Natural gas companies. In recent years, the U.S. has morphed into a natural gas powerhouse. And we’re now producing surpluses, which drive down prices and profits. However, supply should tighten later this year, says Karim Rahemtulla, investment director of Oil & Energy Daily.

And natural gas use could double in the next three to five years, Rahemtulla says. “Eventually, natural gas use will far exceed any other energy resource,” he says. An example of its potential is its increased use by power plants, which have begun to switch from coal to natural gas to harness cleaner energy.

Given current supply gluts, natural gas stocks are best for long-term investors, Rahemtulla says. He likes big players such as Chesapeake Energy Corp. in Oklahoma City, which is the second-largest natural gas producer. Encana Corp. of Calgary, Alberta, another pick, develops and produces natural gas in the U.S. and Canada. Its recent dividend yield was 4.1 percent. These stocks are trading well below their all-time highs and have strong cash flows to finance dividend increases and payments, Rahemtulla says.

Avoid ETFs that just focus on the natural gas industry, Rahemtulla says. These ETFs are usually based on risky derivatives, such as futures contracts, that are highly volatile.

Utilities. These stocks are tailor-made for dividend hunters, says John Graves, author of “Fracking: America’s Alternative Energy Revolution.” For example, the diversified energy holding company Exelon recently had a dividend yield of 5.8 percent. And New York-based Consolidated Edison Inc., which has raised its dividend every year since 1975, recently yielded 4 percent.
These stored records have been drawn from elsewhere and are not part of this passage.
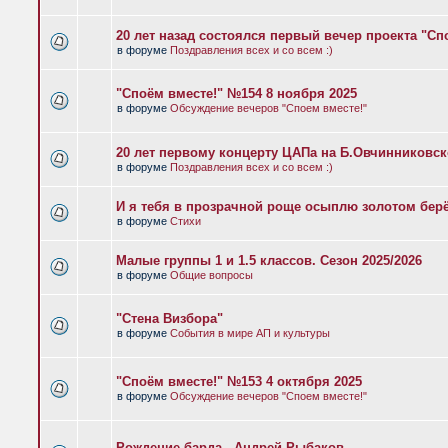
20 лет назад состоялся первый вечер проекта "Сп
в форуме
Поздравления всех и со всем :)
"Споём вместе!" №154 8 ноября 2025
в форуме
Обсуждение вечеров "Споем вместе!"
20 лет первому концерту ЦАПа на Б.Овчинниковс
в форуме
Поздравления всех и со всем :)
И я тебя в прозрачной роще осыплю золотом бер
в форуме
Стихи
Малые группы 1 и 1.5 классов. Сезон 2025/2026
в форуме
Общие вопросы
"Стена Визбора"
в форуме
События в мире АП и культуры
"Споём вместе!" №153 4 октября 2025
в форуме
Обсуждение вечеров "Споем вместе!"
Рождение барда - Андрей Рыбаков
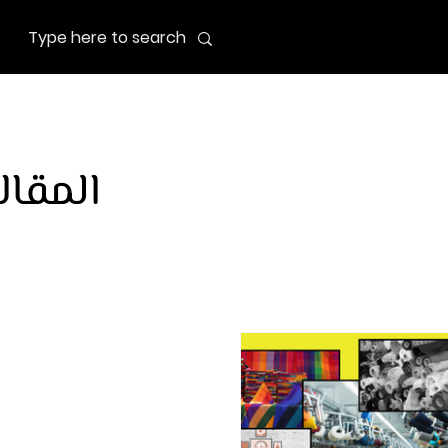
المقال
Rahemtulla agrees that utilities are a great way to play the energy sector. “People will only keep using more energy,” he says. When scouting out utility stocks, look for steady earnings growth and consistent dividend increases, he says.

Big oil and gas producers. Big oil companies such as ExxonMobil and Chevron Corp. have been trading at relatively modest prices. Yet, these companies are highly profitable and churn out lots of cash, Rahemtulla says. They’re also becoming more diversified as they snap up natural gas producers.

Luna especially likes Chevron and ConocoPhillips’ low stock volatility and recent 3 percent-plus dividends. ConocoPhillips, a global oil and gas producer, has raised its dividend annually for 12 years.

Chevron is also raising its gas production — a good sign that it will keep the profits flowing to fund future dividend increases. Chevron has raised its dividend for 25 consecutive years. ExxonMobil is tighter-fisted with payouts, so the dividend yield is only 2.6 percent, adding up to lower total returns that include stock appreciation as well as dividends, Luna says.

Alternative energy. Low natural gas prices have put the kabash on alternative energy sources such as solar and wind. At this point, solar energy stocks are overpriced and have more downsides than upsides, says Jason Stevens, director of energy equity and credit research at Morningstar. Also, dividend yields are nonexistent.

However, risk-taking investors can take heart. A recent Citigroup research report on solar companies sees higher global growth ahead. So Citigroup offers these suggestions in the U.S. solar stock sector: SunPower Corp. in San Jose, Calif.; MEMC Corp. in St. Peters, Mo.; First Solar Inc. in Tempe, Ariz.; and Advanced Energy Industries Inc. of Fort Collins, Colo. The biggest solar player, First Solar, is a bellwether stock with a fat pipeline of new products, according to a Citigroup solar stocks report.

If solar energy doesn’t brighten your portfolio, there’s no shortage of other power players.